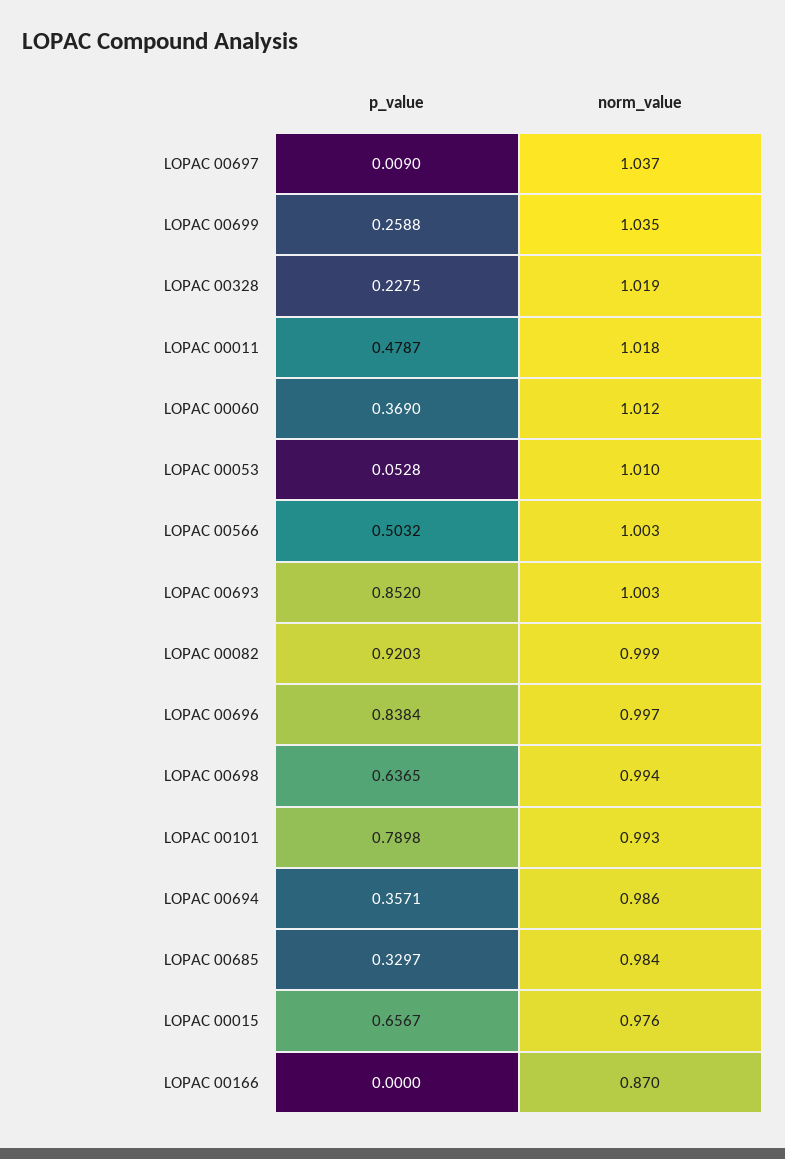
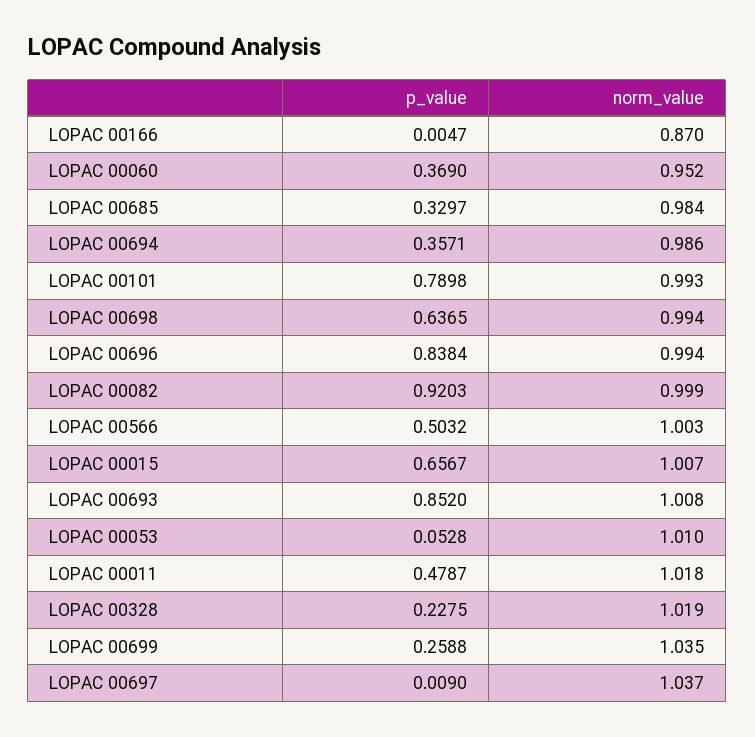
  {
    "p_value": {
      "LOPAC 00697": 0.009,
      "LOPAC 00699": 0.2588,
      "LOPAC 00328": 0.2275,
      "LOPAC 00011": 0.4787,
      "LOPAC 00060": 0.369,
      "LOPAC 00053": 0.0528,
      "LOPAC 00566": 0.5032,
      "LOPAC 00693": 0.852,
      "LOPAC 00082": 0.9203,
      "LOPAC 00696": 0.8384,
      "LOPAC 00698": 0.6365,
      "LOPAC 00101": 0.7898,
      "LOPAC 00694": 0.3571,
      "LOPAC 00685": 0.3297,
      "LOPAC 00015": 0.6567,
-     "LOPAC 00166": 0
+     "LOPAC 00166": 0.0047
    },
    "norm_value": {
      "LOPAC 00697": 1.037,
      "LOPAC 00699": 1.035,
      "LOPAC 00328": 1.019,
      "LOPAC 00011": 1.018,
-     "LOPAC 00060": 1.012,
+     "LOPAC 00060": 0.952,
      "LOPAC 00053": 1.01,
      "LOPAC 00566": 1.003,
-     "LOPAC 00693": 1.003,
+     "LOPAC 00693": 1.008,
      "LOPAC 00082": 0.999,
-     "LOPAC 00696": 0.997,
+     "LOPAC 00696": 0.994,
      "LOPAC 00698": 0.994,
      "LOPAC 00101": 0.993,
      "LOPAC 00694": 0.986,
      "LOPAC 00685": 0.984,
-     "LOPAC 00015": 0.976,
+     "LOPAC 00015": 1.007,
      "LOPAC 00166": 0.87
    }
  }

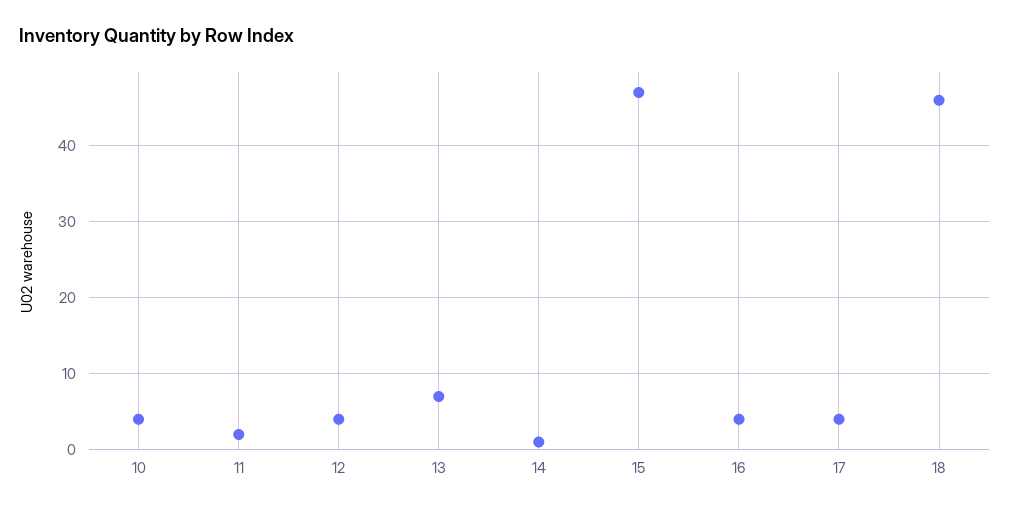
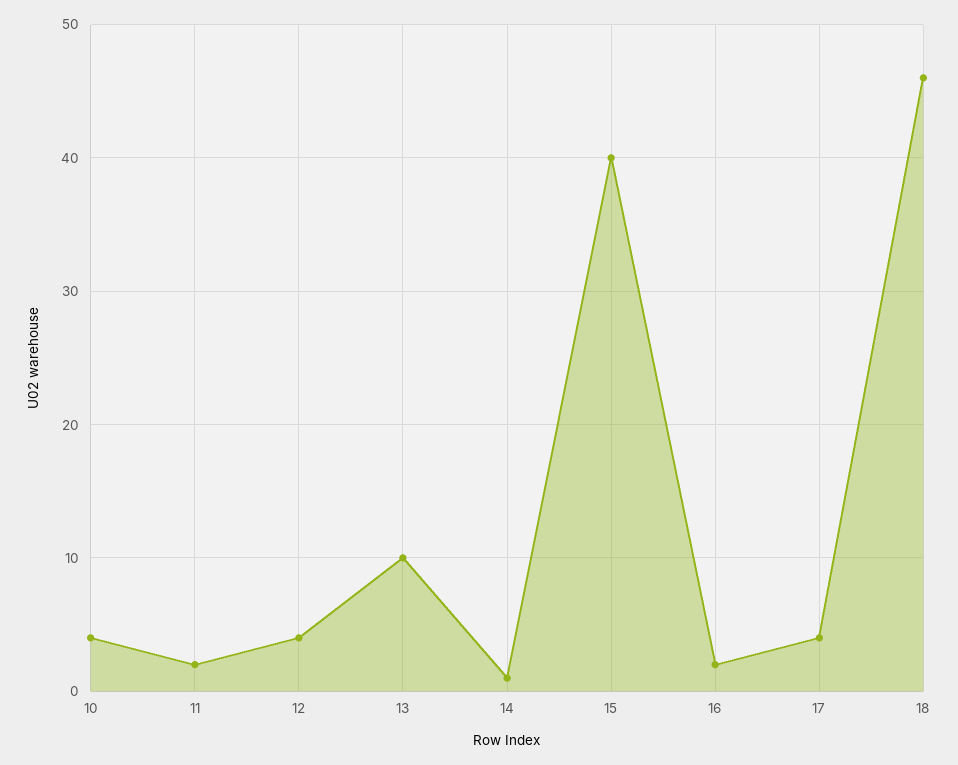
  {
    "10": 4,
    "11": 2,
    "12": 4,
-   "13": 7,
+   "13": 10,
    "14": 1,
-   "15": 47,
+   "15": 40,
-   "16": 4,
+   "16": 2,
    "17": 4,
    "18": 46
  }

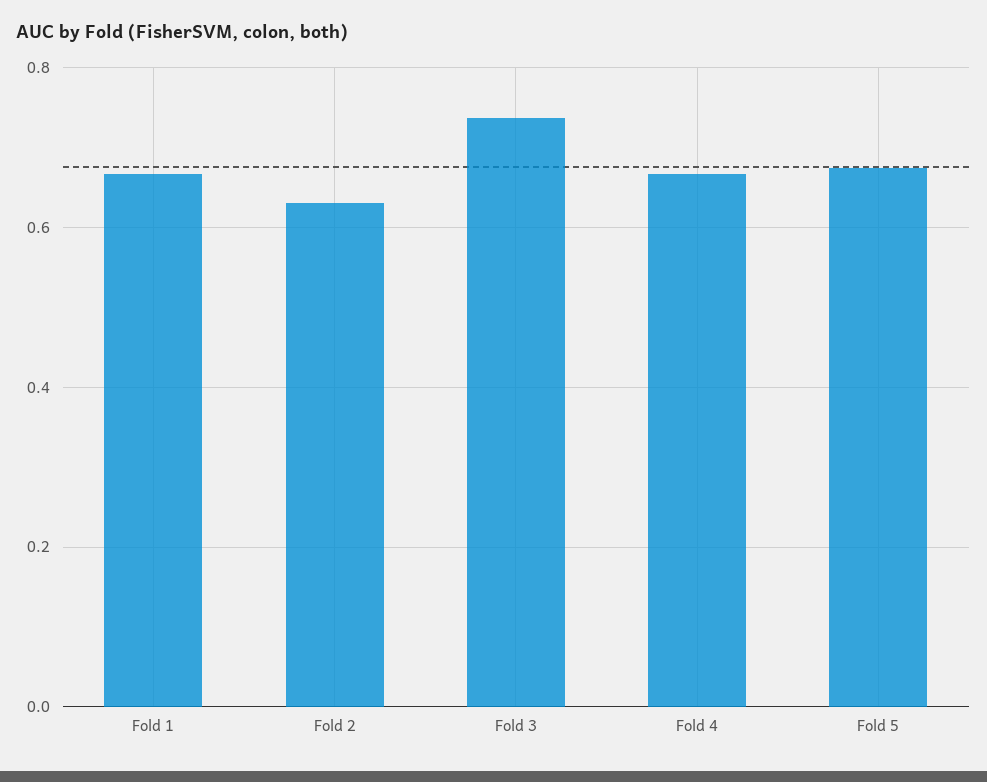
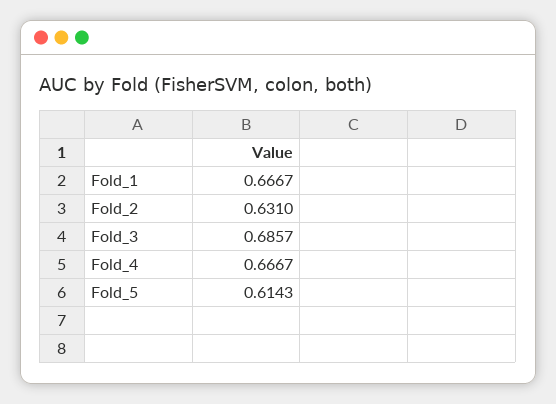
  {
    "Fold 1": 0.6667,
    "Fold 2": 0.631,
-   "Fold 3": 0.74,
+   "Fold 3": 0.6857,
    "Fold 4": 0.6667,
-   "Fold 5": 0.68
+   "Fold 5": 0.6143
  }

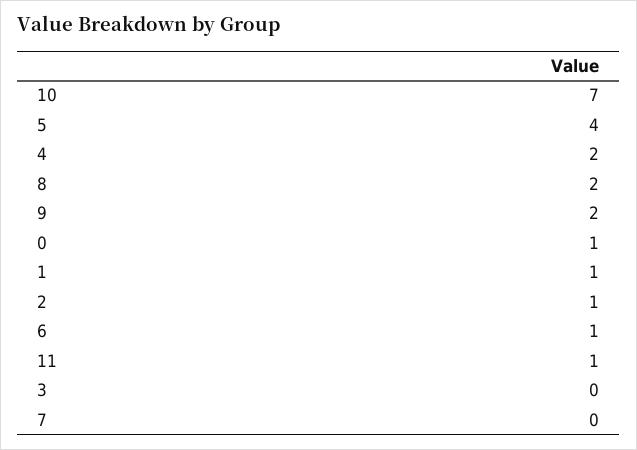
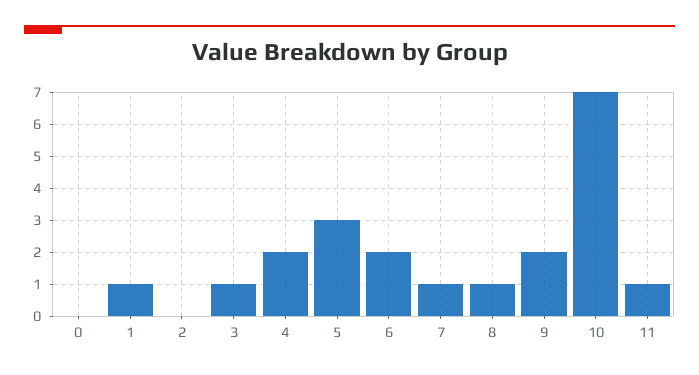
  {
    "10": 7,
-   "5": 4,
+   "5": 3,
    "4": 2,
-   "8": 2,
+   "8": 1,
    "9": 2,
-   "0": 1,
+   "0": 0,
    "1": 1,
-   "2": 1,
+   "2": 0,
-   "6": 1,
+   "6": 2,
    "11": 1,
-   "3": 0,
+   "3": 1,
-   "7": 0
+   "7": 1
  }

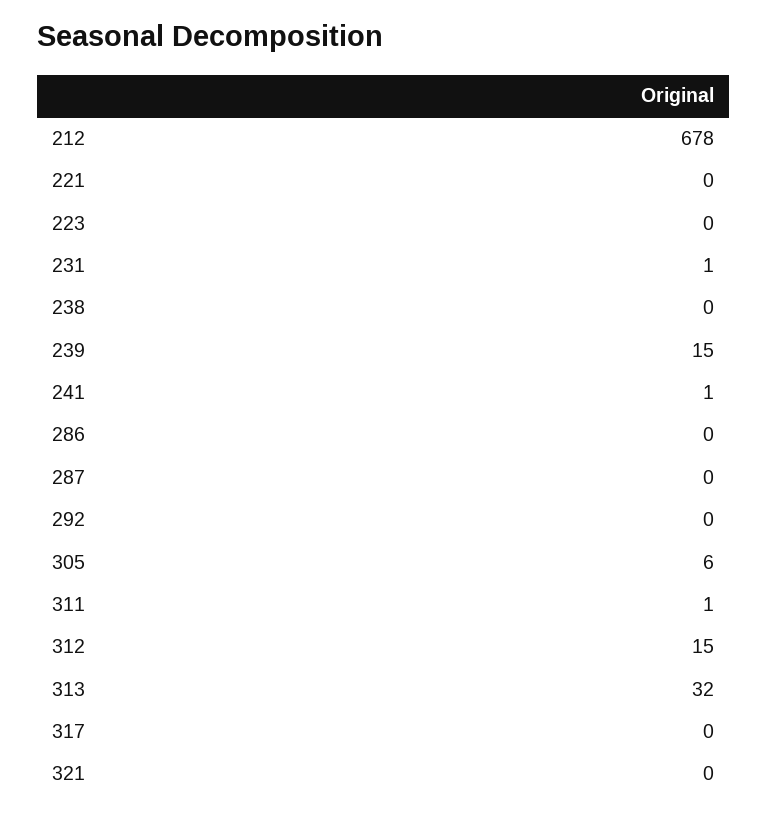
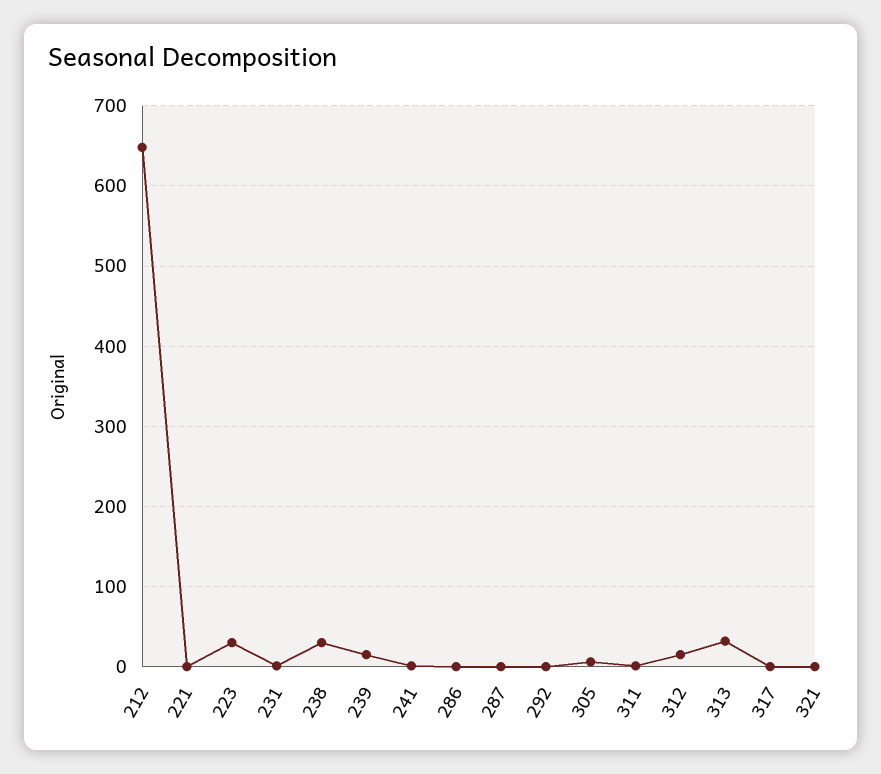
  {
-   "212": 678,
+   "212": 650,
    "221": 0,
-   "223": 0,
+   "223": 30,
    "231": 1,
-   "238": 0,
+   "238": 30,
    "239": 15,
    "241": 1,
    "286": 0,
    "287": 0,
    "292": 0,
    "305": 6,
    "311": 1,
    "312": 15,
    "313": 32,
    "317": 0,
    "321": 0
  }

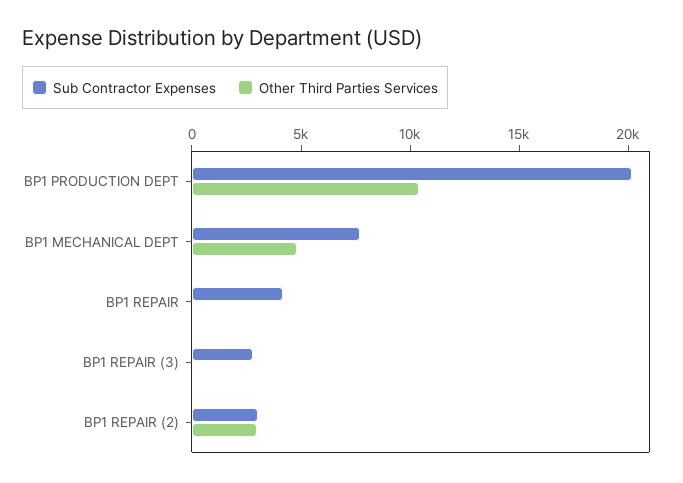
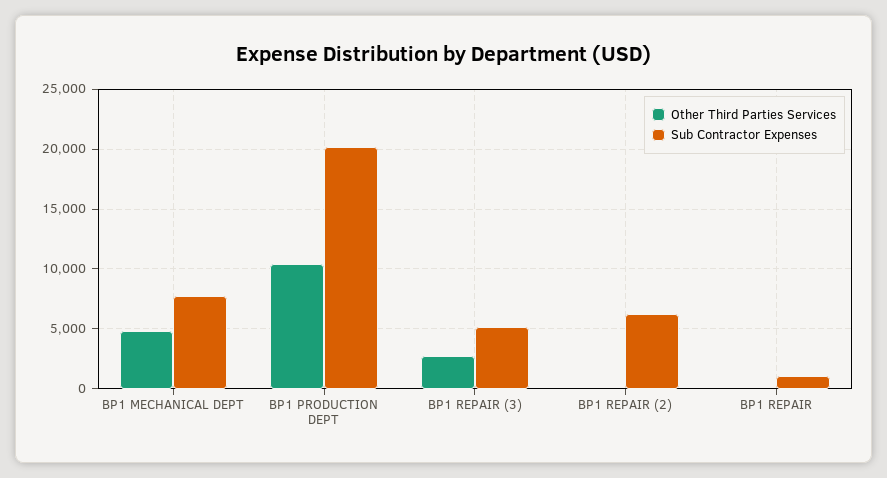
  {
    "Sub Contractor Expenses": {
      "BP1 PRODUCTION DEPT": 20000,
      "BP1 MECHANICAL DEPT": 8000,
-     "BP1 REPAIR": 4000,
+     "BP1 REPAIR": 1000,
-     "BP1 REPAIR (3)": 3000,
+     "BP1 REPAIR (3)": 5000,
-     "BP1 REPAIR (2)": 3000
+     "BP1 REPAIR (2)": 6000
    },
    "Other Third Parties Services": {
      "BP1 PRODUCTION DEPT": 10000,
      "BP1 MECHANICAL DEPT": 5000,
      "BP1 REPAIR": 0,
-     "BP1 REPAIR (3)": 0,
+     "BP1 REPAIR (3)": 3000,
-     "BP1 REPAIR (2)": 3000
+     "BP1 REPAIR (2)": 0
    }
  }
- - - - -
What you should do – Across the material above, how many lines include the string "Fold"? Only the number is wanted.

Solution for this problem – 7